Pandemic won’t stop Whale Sanctuary Project from going ahead

By Alec Bruce, Local Journalism Initiative reporter    
April 29 2020

SHERBROOKE – Despite the global pandemic, plans to turn Port Hilford into North America’s first public sanctuary for beluga whales is “moving forward,” the project’s California-based organizers confirm.

In an update sent to the Municipality of the District of St. Mary’s last week, Charles Vinick, executive director of the Whale Sanctuary Project (WSP), said the organization will launch a local Facebook page “in the coming days” and explore opening an information centre on Sherbrooke’s Main Street to “create a dialog.”

The news comes as COVID-19’s inexorable spread, and consequent public quarantines and social lockdowns, continues to derail economic initiatives throughout much of the world.

“We are setting up the structure to move forward as actively as possible,” Vinick said.

Stephen Flemming, executive director of Sherbrooke Village Museum and a leading figure in the effort to establish a whale sanctuary in the area, said the project “is such a bright spot for the community. So many are excited to be part of this new initiative and are looking forward to the opportunity to get involved and help define what it all could look like. Personally, I can’t wait to hear all the great ideas our community has.”

Vinick added, “We have begun to do environmental analyses of Port Hilford under the direction of our Nova Scotia research analyst, Dr. Amanda Babin. On Zoom, we are meeting with Nova Scotia scientists and researchers to understand their questions and get their advice. We are receiving inquiries from many people offering their skills and assistance and we are doing everything possible to conduct initial meetings with them via phone and internet.”

Since the onset of the pandemic, WSP officials have engaged traditional and social media to spread the word internationally about Port Hilford’s key role in the project. Earlier this month, the organization’s president, Lori Marino, a neuroscientist and behaviourist, told Marcia Sivek, host of BeProvided Conservation Radio, a podcast from the San Francisco area, “From the get go, they (Port Hilford and Sherbrooke area residents) were enthusiastic supporters and promoters. We could not do this without them.”

The popular BeProvided podcast is carried by the New York-based iHeartRadio network, which describes itself as the “#1 streaming broadcast radio platform with six times the digital listening of the next largest commercial broadcast radio company” in the United States.

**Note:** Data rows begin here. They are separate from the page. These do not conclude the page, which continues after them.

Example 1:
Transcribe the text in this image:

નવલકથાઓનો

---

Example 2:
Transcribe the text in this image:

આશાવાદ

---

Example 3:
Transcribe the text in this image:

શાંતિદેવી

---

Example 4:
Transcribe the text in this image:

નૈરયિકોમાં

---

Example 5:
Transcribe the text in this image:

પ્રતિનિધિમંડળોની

In her interview with Sivek, Marino said, “I also think that we need to send a special shout-out to the fishermen in the area who make their livelihood there. They have been terrific, and they’ve taken us out on their boats. They see the opportunity and they see the importance. And we’re working to make sure that everything is good for them when we put this into Port Hilford.”

Marino added, “We have designed or envisioned a site that would hold perhaps eight beluga whales and maybe two or three orcas if they become available – of course, they would be separated. Our enclosure will be at least 300 times larger than the largest tank in any marine park. It will allow the animals not only to swim in a straight line, but swim the way they want and go off to different corners of the sanctuary.”

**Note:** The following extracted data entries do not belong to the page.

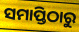
ସମାପ୍ତିଠାରୁ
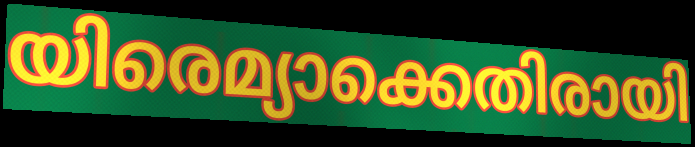
യിരെമ്യാക്കെതിരായി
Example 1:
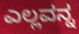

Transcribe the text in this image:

ಎಲ್ಲವನ್ನ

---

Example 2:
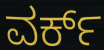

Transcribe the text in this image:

ವರ್ಕ್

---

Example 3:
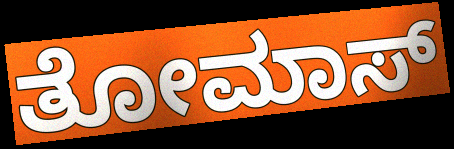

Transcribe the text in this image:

ತೋಮಾಸ್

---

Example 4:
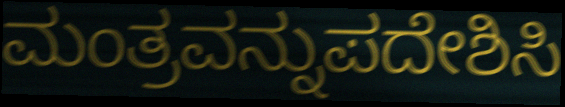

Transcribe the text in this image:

The sanctuary will also be open to the general public, she said. “We will have an interpretive centre on site. It won’t be the kind of thing where we will have ticket sales or people streaming in, though.”

In February, after spending three years combing through as many as 100 locations in Washington State, British Columbia and Nova Scotia, the WSP selected Port Hilford both for its mix of physical and environmental attributes (sea-floor conditions, tides and currents, and potential impacts of local wildlife) and for its people.

Marino emphasized that this combination is especially important because the initiative is the first on the continent for whales retired from entertainment facilities or rescued from the ocean needing rehabilitation or permanent care. “What we can do is provide a model of transparency that can help others facilitate the creation of these kinds of sanctuaries around the world,” she said.

Tangible economic benefits for the Sherbrooke area are also likely. The WSP will cover the estimated $20-million cost of the facility’s start-up and ongoing operating costs. In addition to a visitor centre, nature trail and viewing spots, the sanctuary will work with schools and museums to offer educational programs about the whales at the sanctuary and their wild counterparts.

In his letter last week, Vinick said that while “some meetings may have to wait, in the interim – with our local leaders Stephen Flemming, Jamie Anderson, Amy Simon, so many others and especially the fishers – we will be able to communicate with all of you. Please, don’t hesitate to reach out to me.”